Congress and the Administration are Fighting Human Trafficking
In the spirit of welcoming a new year, I have recently spent time reflecting upon the many positive developments we experienced in our district, state, and country in 2018. Unemployment is historically low, our economy is booming, and hardworking Americans are getting to keep more of the money they earn thanks to our tax reform overhaul.
2018 brought many accomplishments that we should absolutely celebrate, but last year also included a devastating statistic that we cannot ignore: In the United States, more than 8,500 human trafficking cases were reported to the National Human Trafficking Hotline (NHTH) in the last 12 months alone. According to the NHTH, for the first half of 2018, there were 36 human trafficking cases reported in Alabama. There are nearly 25 million victims of human trafficking worldwide, and until this number is zero, we have work to do.
This problem is out of control, and I am glad to report that President Trump has designated the month of January 2019 as National Slavery and Human Trafficking Prevention Month. In recent weeks, he has signed into law four bills that demonstrate our commitment to ending human trafficking and bringing these criminals to justice. Most recently, the President signed S. 1862, the Trafficking Victims Protection Reauthorization Act, which tightens criteria for whether countries are meeting standards for eliminating trafficking.
Last month, President Trump signed into law the Abolish Human Trafficking Act, which strengthens programs supporting survivors and increases resources for combatting this modern-day form of slavery. Here in Alabama, there are several organizations that provide shelter, transitional housing, and other services to individuals who have been trafficked. You can visit www.enditalabama.org/resources to learn more about these critical resources available to survivors in our state.
The President also recently signed the Frederick Douglass Trafficking Victims Prevention and Protection Reauthorization Act. This legislation authorizes $430 million to fight sex and labor trafficking.

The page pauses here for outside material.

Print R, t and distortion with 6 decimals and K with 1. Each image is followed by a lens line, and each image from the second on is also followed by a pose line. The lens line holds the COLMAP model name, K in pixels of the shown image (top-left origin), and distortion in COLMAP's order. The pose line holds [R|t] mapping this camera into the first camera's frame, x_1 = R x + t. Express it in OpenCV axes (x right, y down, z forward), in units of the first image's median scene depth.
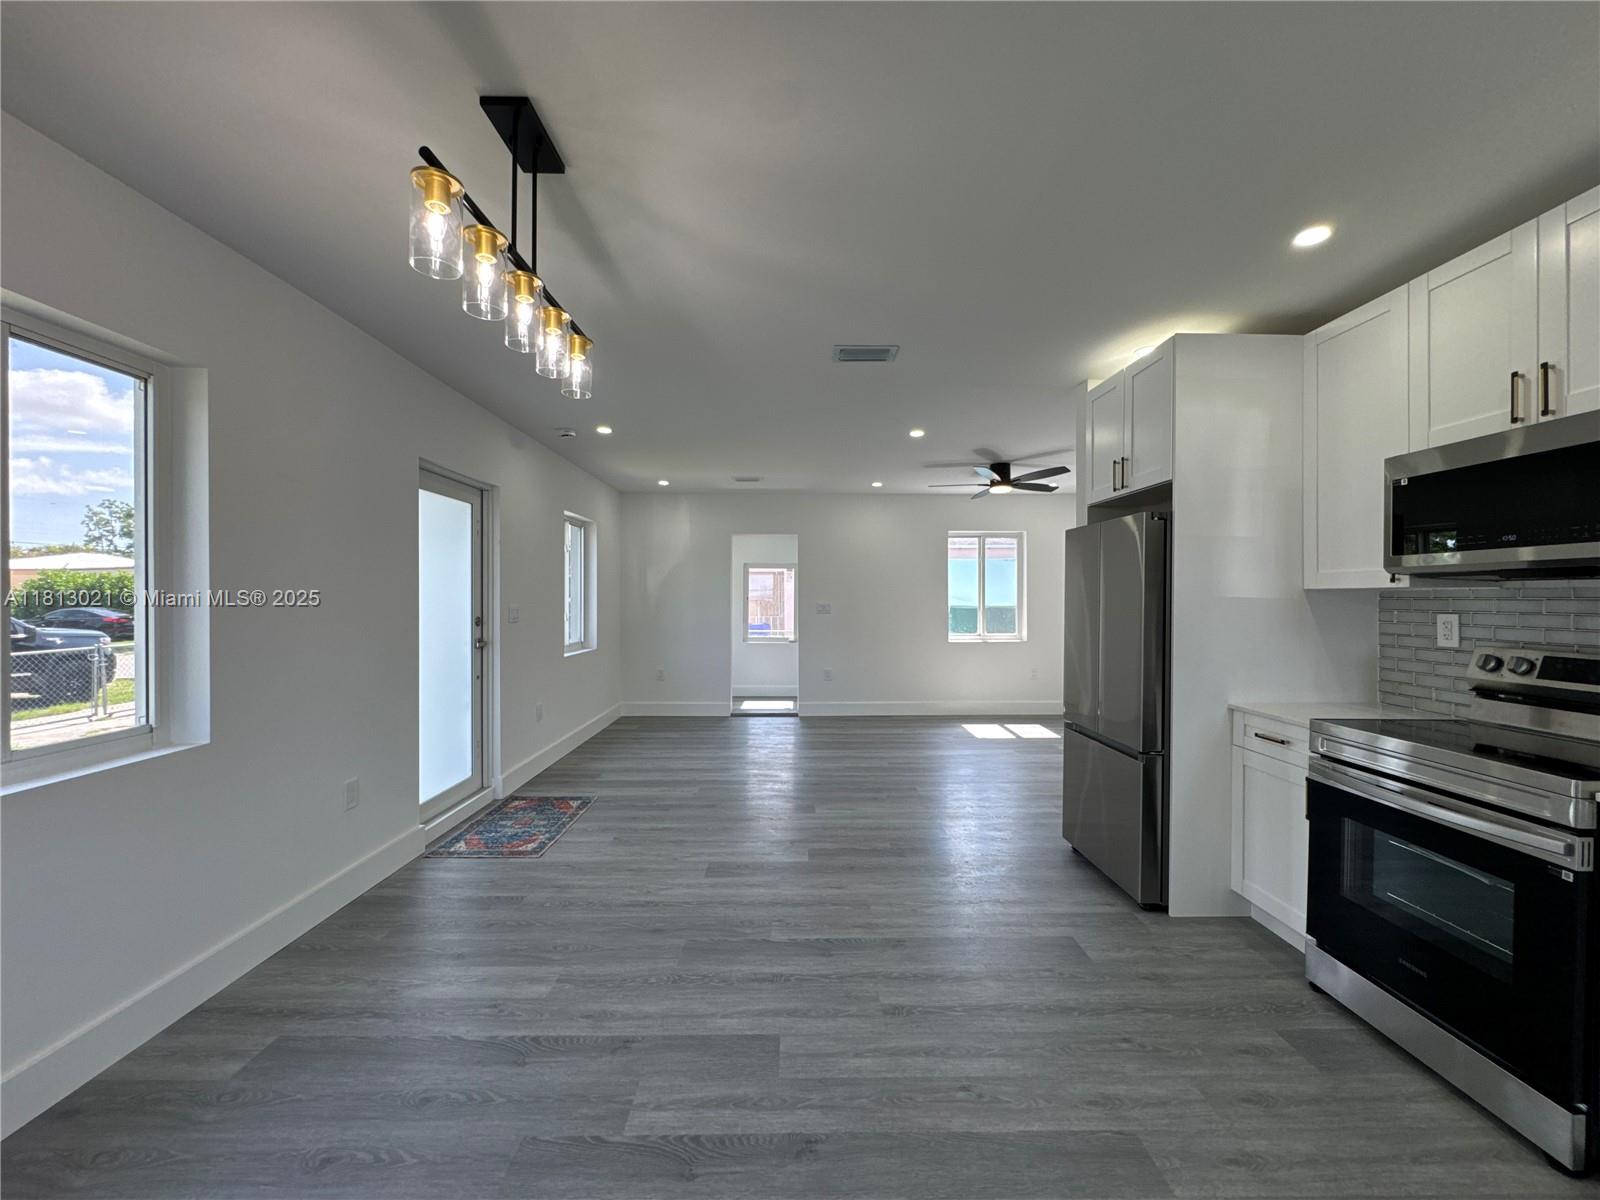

Finally, President Trump signed into law S. 1312, the Trafficking Victims Protection Act, to establish new prevention, prosecution, and collaboration initiatives to bring human traffickers to justice swiftly. It is imperative that we hold these criminals responsible for their heinous crimes, and I am proud of this measure to do so.
Human trafficking is plaguing our country, but the underground nature of the problem often makes it difficult for authorities to estimate the full scale of its impact. Still, it happens in our communities every single day in plain sight, and it is our responsibility to tackle the issue head-on. It is especially important that we act quickly when we see these crimes occur. If at any point you have information or believe you see something questionable, immediately call the Alabama State Bureau of Investigation at (334) 242-1142 or file a report online atwww.app.alea.gov/SAR. The National Human Trafficking Hotline can be reached by calling 1-888-373-7888.
It’s hard to grasp the severity of a problem that often goes unseen, and it is especially difficult to combat it. That’s why I am very grateful that Congress and the Trump Administration are working together to make real strides towards addressing this humanitarian crisis. We must continue to make it crystal clear that this horrendous form of modern-day slavery has no place in the United States and that we are committed to fighting it every step of the way.